Lors de la conférence, Sterenn Lerède, chargée de projets développement durable à la Fédération de la Maille, de la Lingerie & du Balnéaire, encourage les marques à démarrer une meilleure traçabilité de leurs produits. « Les labels peuvent vous aider », déclare-t-elle avant de rappeler que la fédération est aussi là pour accompagner les entreprises dans le choix de solutions privées pour tracer les produits et définir un cahier des charges propre à chaque société.
La lingerie, modèle d'inclusivité
Parce qu’il conçoit des vêtements qui embrassent pleinement le corps, le secteur des sous-vêtements a été prescripteur sur la question du body positivisme – mouvement en faveur de l'acceptation et l'appréciation de tous les corps humains. Et ses acteurs entendent bien continuer à montrer l’exemple.
Défilé lors du Salon International de la Lingerie janvier 2023. Crédit : WSN
En arpentant les allées du salon, il n’était pas rare de tomber sur des mannequins en petites tenues, à l’aise aux côtés des visiteurs en vêtements d’hiver. Entre les stands, une jeune femme aux courbes XXL se promenait vêtue d'un simple string et d'un soutien-gorge à laçages sans que cela ne fasse sourciller personne. Un peu plus tard, les mannequins qui défilaient lors des shows organisés par le salon avaient, comme tout le monde, de la cellulite. Alors que les Fashion Weeks ne parviennent pas à coller à la réalité de la diversité des corps, ici la variété des morphologies apparaît comme une évidence. Des efforts restent à faire, mais dans l’ensemble, il est clair que la lingerie a un temps d’avance sur la mode en termes de représentation des corps.

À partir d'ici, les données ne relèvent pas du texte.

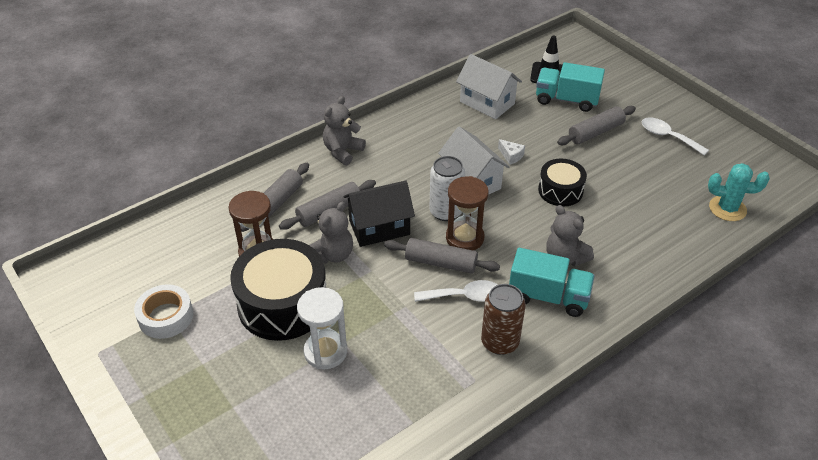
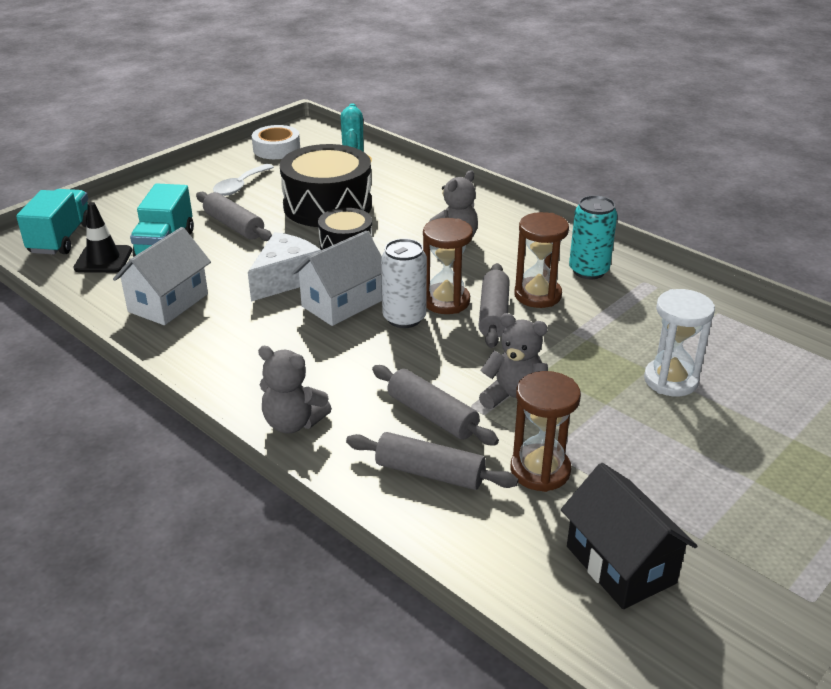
camera: 100 degrees left, 10 degrees down
white tape [134,284,194,339] -> white tape moved to [252,125,300,159]
black drum [230,239,326,341] -> black drum moved to [280,144,372,227]
black house [344,180,415,247] -> black house moved to [561,463,697,609]
white spoon [414,280,497,302] -> brown hourglass [514,212,569,308]
brown can [481,284,525,355] -> turquoise can [569,195,617,279]
white cheese [498,139,525,165] -> white cheese [248,232,321,302], size x2.17
turquoise truck [509,248,595,317] -> turquoise truck moved to [16,189,88,255]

Lundi, Dinah Sultan, trend forecaster et designer et Estelle Mysliwiak, consultante stratégique, ont insisté sur l’importance de la représentation des corps lors d’une conférence intitulée « Tendances Hiver 23-24 par Peclers Paris ». Les expertes ont mentionné plusieurs marques qui montrent la voie. Parmi elles : Les Girls les boys, Knix, Boys smells, Cantiq et Lou manesse. Il ne reste plus qu'à prendre exemple.